The Clement Litill Collection held in the Center for Research Collections (CRC) at the University of Edinburgh is the foundation collection of the University Library. Clement Litill (b. 1527) originally bequeathed this collection of primarily theological books to the Ministers of Edinburgh upon his death in 1580. Following his death however, his brother William Litill made provisions to have the books given to the Edinburgh Town Council to use in the new university, which William helped found. Clement Litill’s theological books were the first books in the university library and have remained a part of the University of Edinburgh’s Library since 1580.
The Clement Litill collection is so defined by its namesake: his education, interests, and career.

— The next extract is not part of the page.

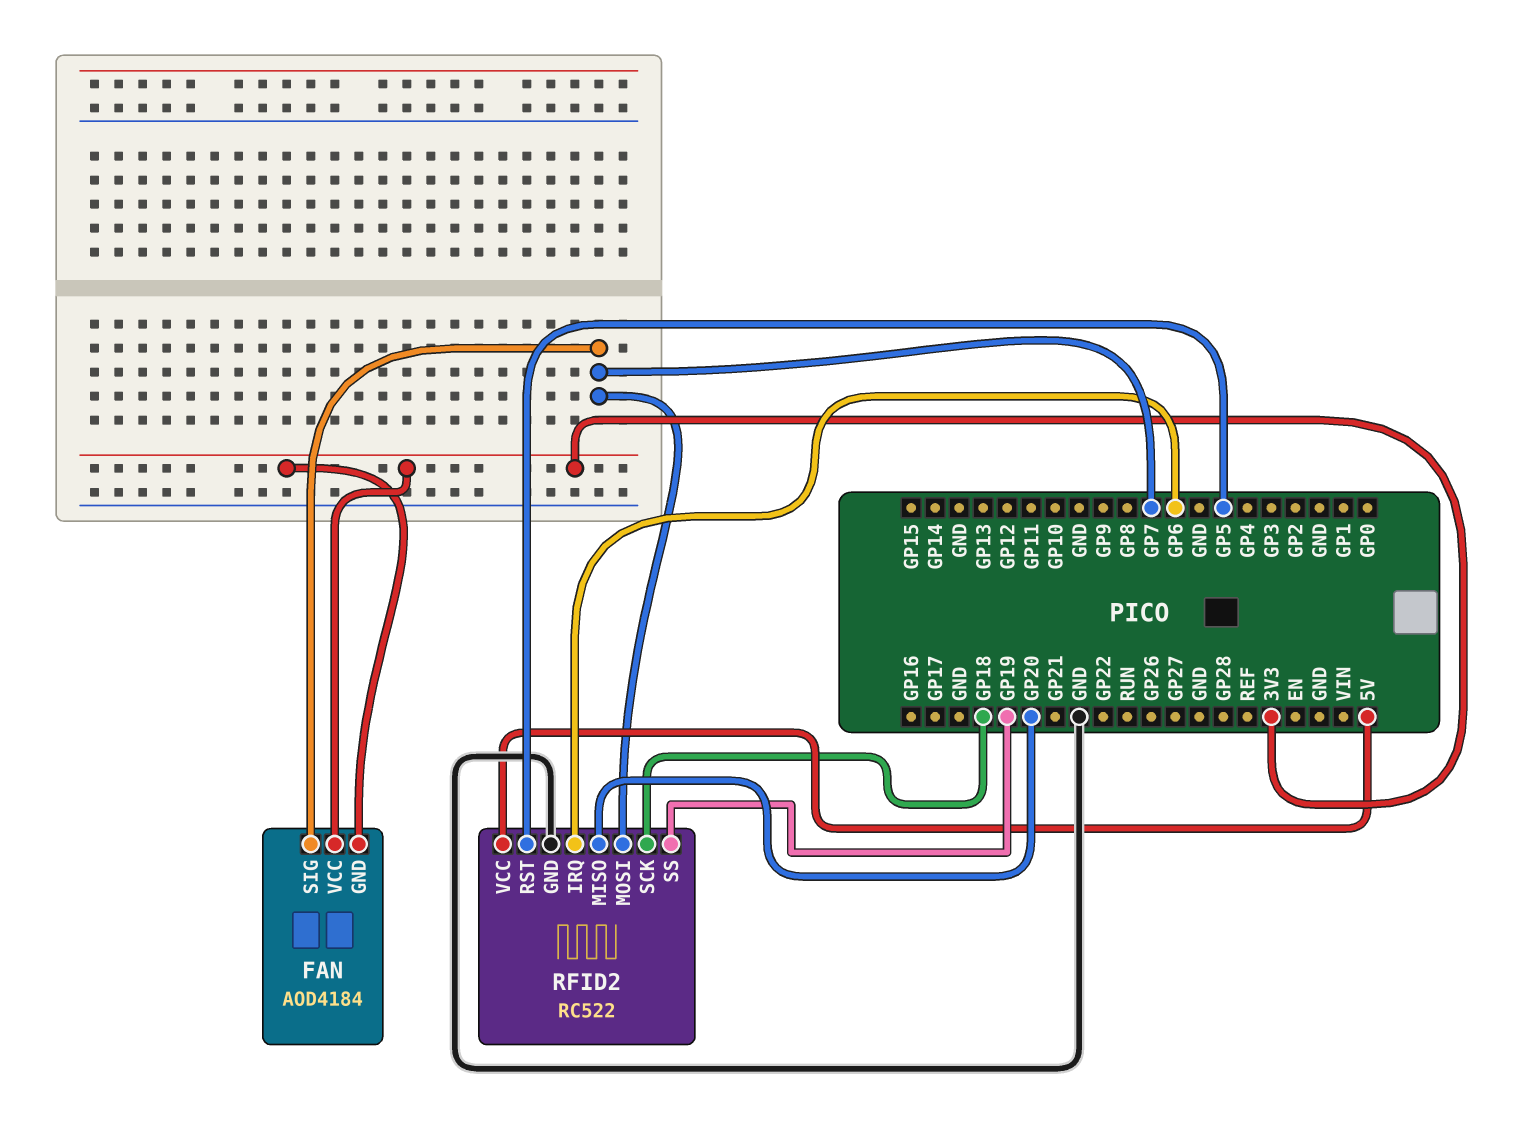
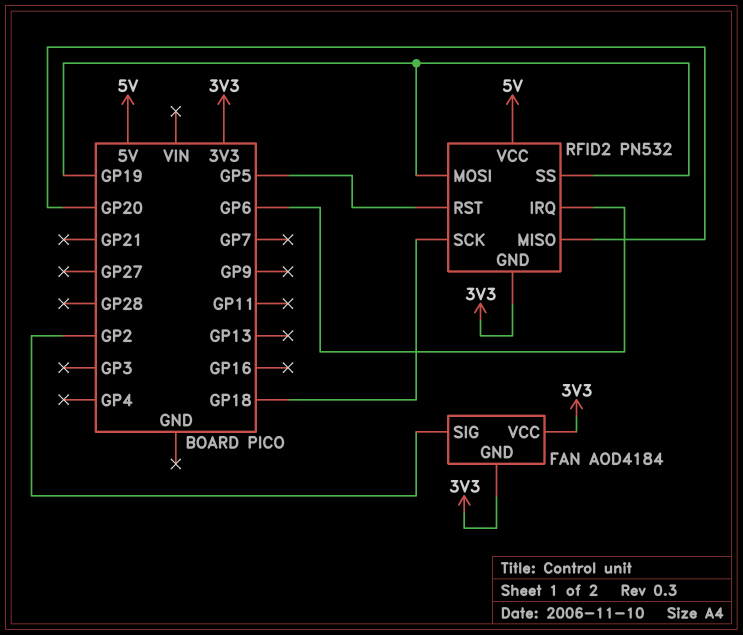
FAN pin SIG: GP7 -> GP2
RFID2: RC522 -> PN532
RFID2 pin GND: GND -> 3V3
RFID2 pin MOSI: GP7 -> GP19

The collection is comprised of 243 volumes covering both Catholic and Protestant theology as well as humanist scholarship. For those familiar with Clement Litill and his legal career, law books are noticeably absent from this collection. According to his will, only the theological books were to be made available to the Kirk of Edinburgh. Half of his law books were left to his wife, who subsequently married another lawyer with a substantial library of his own. The collections of these two legal libraries mixed and have been lost. There is no complete record of Clement Litill’s library.
There were originally 276 volumes in the collection according to the bequest charter drawn up around 1580; 243 of these still remain in the CRC. A significant portion of the collection is made up of early printed books from the sixteenth century, though Litill acquired some incunabula through secondary sources such as booksellers and dealers following the Reformation in Scotland. The earliest dated book in the Litill Collection is Marchesini’s Incipit vocabularius in Mamotrectu printed in Venice in 1478 by Renner with Bartum. The latest dated volume is from 1577, three years before Litill’s death: In D. Pauli priorem Epistolem by Daneau, printed in Geneva by Vignon.